In many, if not most knowledge/office worker processes, the people are analogous to the machines in a manufacturing or physical process.
I've seen a lot of talk recently about the importance of attitude over other factors in employees and of course, this is nothing new. When it comes to performance of people in the different processes that occur in business, a better more accurate and powerful way to look at it is suitability. Suitability, typically encompasses the traits that underlie most of what determines a person's level of performance in a job or task. These include a person's key personality traits and natural tendencies, work and task preferences, motivations, decision styles and attitudes.
In knowledge/office worker processes such as accounting, sales, administrative processes etc., not only are the people often like the machines in manufacturing processes, but they have considerable choice as to when and how they do many of the tasks and often whether they do them at all. This is just one key reason why the underlying suitability traits of the person responsible for steps in a knowledge/office worker process are essential determinants of that process' performance.

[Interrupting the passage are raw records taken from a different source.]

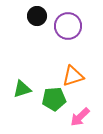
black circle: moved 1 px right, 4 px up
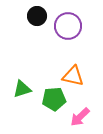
orange triangle: rotated 30 degrees clockwise
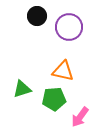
purple circle: moved 1 px right, 1 px down
orange triangle: moved 10 px left, 5 px up
pink arrow: rotated 10 degrees counterclockwise
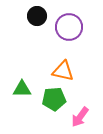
green triangle: rotated 18 degrees clockwise
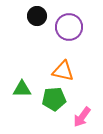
pink arrow: moved 2 px right
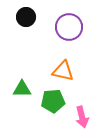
black circle: moved 11 px left, 1 px down
green pentagon: moved 1 px left, 2 px down
pink arrow: rotated 50 degrees counterclockwise
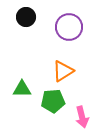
orange triangle: rotated 45 degrees counterclockwise
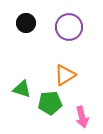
black circle: moved 6 px down
orange triangle: moved 2 px right, 4 px down
green triangle: rotated 18 degrees clockwise
green pentagon: moved 3 px left, 2 px down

Consider Enjoyment Performance Theory which is generally accepted as one explanation of human behavior. It holds that if we enjoy something, over the course of our life we embrace it, improve on it and perform increasingly well on it. On the other hand, if we do not like it, we avoid it when we can, don't focus on it positively and tend to perform poorly in that area. Consider the implications of this when someone has a crucial role in a process and they don't "enjoy" the activity and when they have many other activities i.e. processes that they can enjoy as part of their "job".
Another dimension of this issue involves our natural tendencies. Let's say you have an analyst who is passed a task, as part of a knowledge/office worker process, where a high level of precision is required . If not done precisely , expensive errors result affecting key customer relationships. What happens when this person has tendencies to be careless with details? That machine (person) performs the task rather poorly. Do you think?
In all types of processes especially knowledge/office worker processes, we believe managers fail to think through sufficiently and apply the tools to understand the people in the process. Predictably, poor results are often seen but, unfortunately, the managers usually rationalize something else as the cause.
Our experience indicates that organizations of all types can achieve major productivity improvements, even a doubling of productivity, by using the powerful tools now available for understanding and predicting the performance of your people. Then, the key is to apply this understanding in the design of process including the actual roles and people in it, ensuring that you put in controls to prevent the people or roles from being changed in the future as if this does not matter!